Objectives: Female renal transplant recipients (RTRs) have increased risk for developing human papillomavirus (HPV)-related (pre)malignancies of the lower genital tract. Annual cervical screening is advised for RTRs, but the participation rate is low. The aim of this study is to investigate whether HPV self-sampling is suitable for gynecological screening of RTRs to increase participation rate.
Methods: A large cohort of 253 RTRs was investigated for the prevalence of HPV. All participants received a device for a cervicovaginal self-sample. Questionnaires were sent to assess the experience with this device. High-risk (hrHPV) presence was determined with the SPF10-LiPA25 system and GP5+/6+ PCR. HrHPV-positive patients underwent gynecological examination.
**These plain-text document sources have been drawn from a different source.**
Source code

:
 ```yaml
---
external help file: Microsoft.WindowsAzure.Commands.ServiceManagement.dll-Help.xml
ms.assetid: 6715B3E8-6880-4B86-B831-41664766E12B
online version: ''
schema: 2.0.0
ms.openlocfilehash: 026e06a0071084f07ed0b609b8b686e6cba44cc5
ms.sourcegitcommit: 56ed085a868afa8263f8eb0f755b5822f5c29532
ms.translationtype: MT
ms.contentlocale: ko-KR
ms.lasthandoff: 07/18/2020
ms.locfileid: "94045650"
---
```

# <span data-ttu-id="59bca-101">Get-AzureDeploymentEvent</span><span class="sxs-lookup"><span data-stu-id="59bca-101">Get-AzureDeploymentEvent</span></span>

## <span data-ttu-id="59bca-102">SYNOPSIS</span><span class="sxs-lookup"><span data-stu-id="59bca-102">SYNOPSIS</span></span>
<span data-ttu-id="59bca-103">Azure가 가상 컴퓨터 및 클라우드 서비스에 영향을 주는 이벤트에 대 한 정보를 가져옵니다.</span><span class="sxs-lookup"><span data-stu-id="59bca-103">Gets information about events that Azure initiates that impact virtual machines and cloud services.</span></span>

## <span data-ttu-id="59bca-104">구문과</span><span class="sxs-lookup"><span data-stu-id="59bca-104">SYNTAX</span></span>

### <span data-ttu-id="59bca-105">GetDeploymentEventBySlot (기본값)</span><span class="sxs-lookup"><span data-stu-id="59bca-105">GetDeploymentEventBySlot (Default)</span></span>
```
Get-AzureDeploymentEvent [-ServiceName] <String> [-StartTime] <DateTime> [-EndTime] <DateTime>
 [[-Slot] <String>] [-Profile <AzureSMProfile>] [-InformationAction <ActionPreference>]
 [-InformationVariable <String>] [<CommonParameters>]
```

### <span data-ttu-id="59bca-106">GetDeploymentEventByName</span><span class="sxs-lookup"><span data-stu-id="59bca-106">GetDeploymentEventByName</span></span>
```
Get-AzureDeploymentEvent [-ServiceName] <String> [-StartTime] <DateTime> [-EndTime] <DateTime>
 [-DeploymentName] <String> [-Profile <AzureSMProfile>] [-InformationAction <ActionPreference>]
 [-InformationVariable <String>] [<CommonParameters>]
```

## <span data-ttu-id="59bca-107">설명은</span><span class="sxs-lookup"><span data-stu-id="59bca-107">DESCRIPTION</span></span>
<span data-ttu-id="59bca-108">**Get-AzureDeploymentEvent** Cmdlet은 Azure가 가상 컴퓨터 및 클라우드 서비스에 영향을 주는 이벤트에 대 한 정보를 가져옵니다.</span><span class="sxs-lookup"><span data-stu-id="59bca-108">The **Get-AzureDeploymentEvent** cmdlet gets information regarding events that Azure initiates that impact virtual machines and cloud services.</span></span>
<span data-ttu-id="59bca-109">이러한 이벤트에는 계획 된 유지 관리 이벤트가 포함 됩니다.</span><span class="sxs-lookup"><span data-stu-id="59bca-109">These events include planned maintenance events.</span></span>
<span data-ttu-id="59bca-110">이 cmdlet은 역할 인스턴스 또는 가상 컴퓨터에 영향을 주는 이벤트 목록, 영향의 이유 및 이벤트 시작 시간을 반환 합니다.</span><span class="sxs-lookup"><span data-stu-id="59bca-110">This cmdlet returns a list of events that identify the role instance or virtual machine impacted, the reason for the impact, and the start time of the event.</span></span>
Results: More than 90% of the patients rated their experience with the self-sample device as good to excellent, and 77% preferred self-sampling over a physician taken sample. Approximately thirty-five of 217 women tested hrHPV positive with SPF10- LiPA25, and 22 tested positive with the GP5+/6+ PCR. Eleven hrHPV-positive patients had clinically relevant gynecological abnormalities, and they all tested positive with GP5+/6+ PCR.
Conclusions: Self-sampling is clinically applicable in a gynecological screening and is preferred by female RTRs. Therefore, self-sampling could be implemented with the aim to increase the participation rate of female RTRs in yearly gynecological screening.